Sunday, September 03, 2006

Insomniac awaits tomatoes

At 6:26 in the morning I await the arrival of my father. He is on his way to Canada, driving there by himself to work on the small plot of land he and my mom bought, and he has insisted on stopping by and bringing me tomatoes at 9 am.
This is the first day that I've had to sleep in since before I moved on Wednesday, and I had decided earler (when I went to bed around 1:00 am) that I would get up with some blankets and a pillow and and go sleep in front of the front door, so I could wake up, hug my father, get the aforementioned tomatoes and go straight back to sleep.

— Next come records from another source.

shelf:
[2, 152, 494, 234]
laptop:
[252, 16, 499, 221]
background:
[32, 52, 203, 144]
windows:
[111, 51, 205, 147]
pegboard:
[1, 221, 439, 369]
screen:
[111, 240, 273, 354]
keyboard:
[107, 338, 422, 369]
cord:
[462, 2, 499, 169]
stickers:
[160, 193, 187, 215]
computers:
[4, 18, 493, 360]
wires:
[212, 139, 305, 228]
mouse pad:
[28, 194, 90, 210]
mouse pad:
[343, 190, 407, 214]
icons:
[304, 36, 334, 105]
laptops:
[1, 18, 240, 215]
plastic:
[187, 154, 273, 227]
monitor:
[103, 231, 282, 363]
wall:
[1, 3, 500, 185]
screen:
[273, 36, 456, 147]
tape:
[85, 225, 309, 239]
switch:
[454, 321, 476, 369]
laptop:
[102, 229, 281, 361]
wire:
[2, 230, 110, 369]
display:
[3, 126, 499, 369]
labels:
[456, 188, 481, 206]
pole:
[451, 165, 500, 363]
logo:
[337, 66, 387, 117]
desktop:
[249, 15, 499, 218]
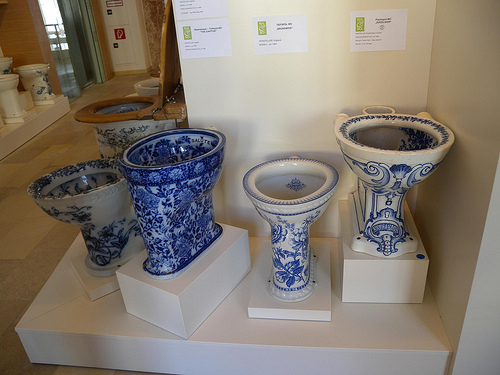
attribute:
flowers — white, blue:
[136, 186, 209, 242]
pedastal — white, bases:
[337, 194, 427, 303]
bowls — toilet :
[332, 106, 457, 258]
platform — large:
[11, 219, 432, 371]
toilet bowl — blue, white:
[90, 97, 179, 160]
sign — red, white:
[111, 26, 129, 40]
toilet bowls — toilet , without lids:
[1, 116, 483, 313]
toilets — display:
[58, 82, 430, 339]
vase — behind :
[330, 102, 455, 278]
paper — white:
[347, 6, 409, 51]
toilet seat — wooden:
[72, 15, 174, 167]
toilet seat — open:
[49, 2, 184, 132]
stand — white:
[116, 221, 252, 337]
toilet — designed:
[240, 153, 340, 305]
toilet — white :
[239, 157, 396, 294]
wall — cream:
[174, 2, 438, 236]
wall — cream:
[414, 0, 498, 374]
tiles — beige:
[11, 218, 53, 242]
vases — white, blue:
[146, 128, 423, 268]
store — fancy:
[2, 1, 498, 372]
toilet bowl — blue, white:
[28, 155, 146, 277]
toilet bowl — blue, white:
[117, 126, 227, 278]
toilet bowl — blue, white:
[243, 154, 339, 302]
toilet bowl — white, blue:
[333, 104, 456, 259]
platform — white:
[13, 229, 449, 374]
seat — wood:
[72, 92, 160, 122]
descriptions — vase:
[179, 12, 405, 59]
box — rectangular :
[116, 221, 252, 340]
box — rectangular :
[249, 235, 331, 322]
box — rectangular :
[338, 198, 429, 304]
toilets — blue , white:
[336, 102, 458, 260]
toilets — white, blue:
[241, 151, 345, 302]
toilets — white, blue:
[119, 126, 231, 277]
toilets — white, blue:
[29, 154, 146, 276]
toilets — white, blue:
[78, 85, 190, 165]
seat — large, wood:
[57, 100, 147, 123]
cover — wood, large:
[139, 6, 176, 107]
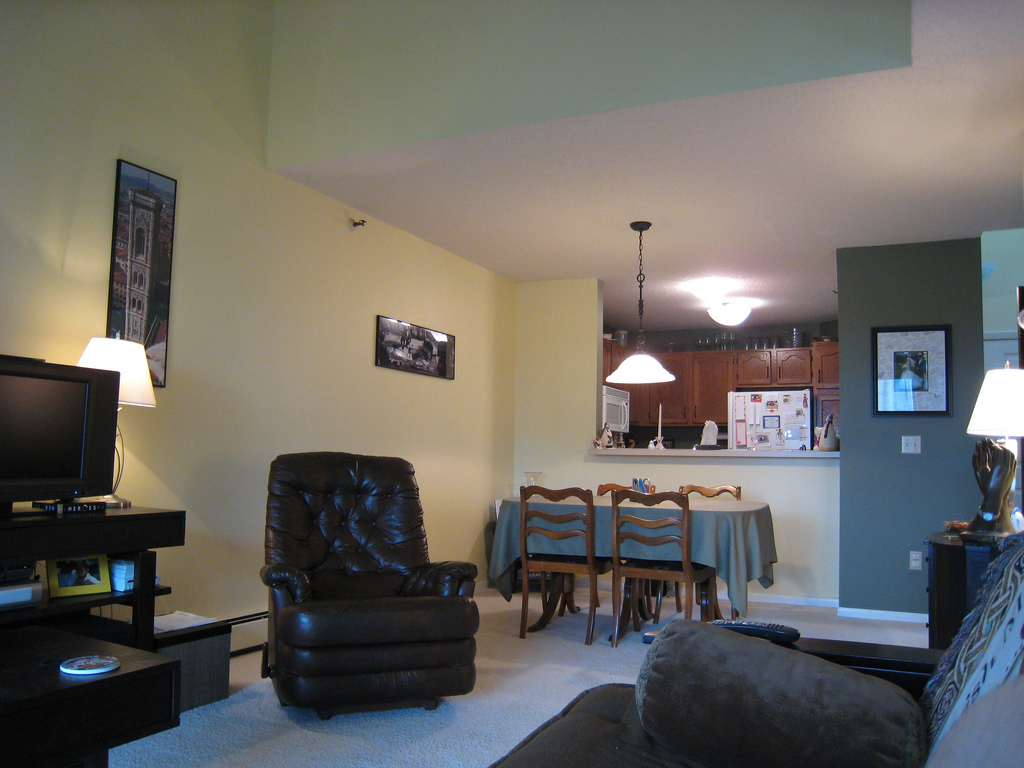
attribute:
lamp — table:
[65, 318, 165, 497]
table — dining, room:
[480, 483, 784, 638]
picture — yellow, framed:
[32, 542, 121, 603]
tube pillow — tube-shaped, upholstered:
[635, 618, 921, 765]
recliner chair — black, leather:
[257, 446, 477, 710]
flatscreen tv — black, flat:
[9, 357, 120, 506]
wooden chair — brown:
[518, 487, 598, 643]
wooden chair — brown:
[598, 485, 694, 642]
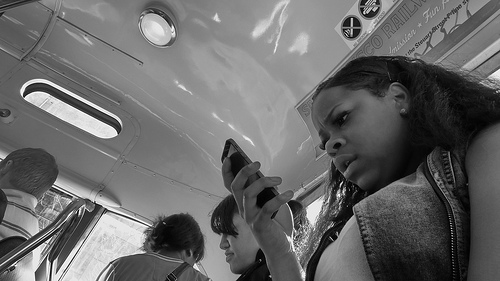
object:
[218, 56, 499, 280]
girl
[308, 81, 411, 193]
face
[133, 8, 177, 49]
light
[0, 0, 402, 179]
ceiling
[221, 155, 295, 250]
hand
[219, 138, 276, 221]
phone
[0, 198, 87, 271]
safety bar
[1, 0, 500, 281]
bus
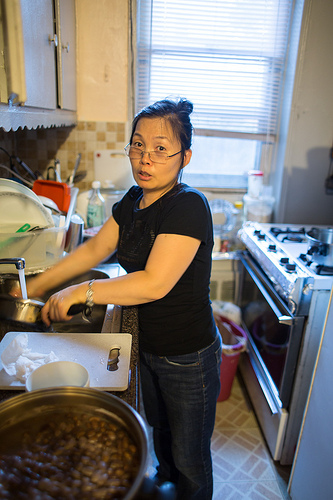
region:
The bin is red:
[211, 311, 244, 403]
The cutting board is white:
[3, 331, 133, 390]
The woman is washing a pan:
[3, 98, 226, 493]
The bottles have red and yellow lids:
[230, 170, 263, 225]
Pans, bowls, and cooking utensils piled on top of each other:
[1, 159, 72, 265]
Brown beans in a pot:
[4, 389, 150, 496]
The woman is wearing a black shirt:
[116, 98, 215, 356]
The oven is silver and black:
[234, 218, 328, 462]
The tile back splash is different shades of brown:
[18, 121, 124, 191]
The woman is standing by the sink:
[4, 97, 216, 488]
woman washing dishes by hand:
[3, 51, 214, 354]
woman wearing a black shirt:
[93, 168, 223, 358]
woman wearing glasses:
[122, 129, 182, 169]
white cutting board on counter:
[0, 309, 137, 396]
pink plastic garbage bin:
[211, 298, 247, 407]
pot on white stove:
[295, 213, 331, 317]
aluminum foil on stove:
[234, 217, 305, 315]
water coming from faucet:
[0, 251, 36, 303]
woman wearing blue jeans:
[139, 342, 226, 498]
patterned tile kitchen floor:
[215, 409, 272, 498]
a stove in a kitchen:
[234, 221, 331, 465]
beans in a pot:
[2, 389, 150, 498]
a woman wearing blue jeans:
[138, 326, 222, 497]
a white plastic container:
[24, 359, 91, 390]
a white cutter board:
[2, 328, 131, 394]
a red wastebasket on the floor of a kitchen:
[213, 311, 246, 401]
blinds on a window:
[135, 1, 301, 138]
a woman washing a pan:
[1, 276, 86, 327]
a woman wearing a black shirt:
[111, 182, 216, 350]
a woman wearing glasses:
[125, 139, 183, 164]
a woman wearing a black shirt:
[76, 161, 260, 358]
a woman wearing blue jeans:
[127, 309, 246, 486]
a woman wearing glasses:
[94, 131, 201, 184]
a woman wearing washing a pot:
[9, 247, 129, 323]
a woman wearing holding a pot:
[15, 215, 143, 343]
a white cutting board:
[15, 307, 158, 394]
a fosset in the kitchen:
[8, 229, 57, 315]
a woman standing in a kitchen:
[74, 120, 254, 350]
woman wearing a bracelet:
[72, 273, 117, 325]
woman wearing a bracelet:
[82, 276, 101, 322]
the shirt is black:
[96, 189, 243, 391]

As you know, when sleep is interrupted for any great legnth of time it becomes harder and harder to fall back into it. This plan (I thought) was foolproof, but here I have been, for 5 straight hours, tossing and turning and feeling horrible and stressing and writhing....having fallen prey to the great beast insomnia.
I don't get insomnia. I don't think I was a likely canidate either; I worked an 8 hour day, matched a movie, drank a beer and 3 glasses of wine, made a conscious decision not to read any more in my book when I went to bed in preparation for some solid rest. But here I am hours later, having formed the pillows into a vague human lump form which is covered by the comforter (it is hot and stuffy in this borrowed room, and the fan makes little whispers of movement on your skin) and which I can hug. How pitiful, really. Compared to the room I've been sleeping in for the past 2 years this place is a silent tomb. Sometimes I hear a train whistle. Sometimes all I hear is the tick of the fan and the scratch of my eyelashes on the pillow as I struggle to keep my eyes closed.
I want a sick day.
I want my own bed.
I want Mykle back so that I can sleep next to him (his blog informs me that that will be in about 23 weeks). I want a place to call home in this white suburban ag-town, if nothing else. Talking to the natives is disheartening. I had one 15 year resident tell me that he is always depressed when he comes back to Davis from travel, so he never goes anywhere, I guess to avoid said depression.
So I wait for the tomatoes, feeling sorry for myself in my clammy bed. Well, technically not MY clammy bed. I wait and the sky is light now and the shade does nothing to keep the daylight out, of course it doesn't because there are no insomniacs here, no taxis, no after-hours clubs, no singing post-bar revelers, no car alarms, no sirens always wailing in the night, no street noise at all to keep you awake.
I just want to sleep and wake up naturally, to no alarm, and I thought I would tell all of you all about it. Aren't you lucky. I would tell you how the tomatoes are too, but that will have to wait until another time. Hopefully one in which I am more rested and less filled with sorrowful foreboding. We'll just have to see, won't we.......

2 Comments:

Blogger peppermint patty said...

Kai I miss you. I apologize that I haven't been the best at keeping in touch. But I really do miss you. I hope you're holding up in the new place, and it must be super wierd to lose your bedmate (companion) and the place you learned to sleep in for the last two years. For now, I wish you the best. For the future, I hope to see you sometime.

12:33 AM  
Blogger Shy Violence said...

Sis,

I hope you are feeling better, davis really isn't that bad, just give it a little time. I know you are feeling sort of lost and in a state of flux, but hopefully that will end when you are moved into your sweet house with wonderful housemates and I am close by to pester you mercilessly.

I am really really happy that we are living in such close proximity once again.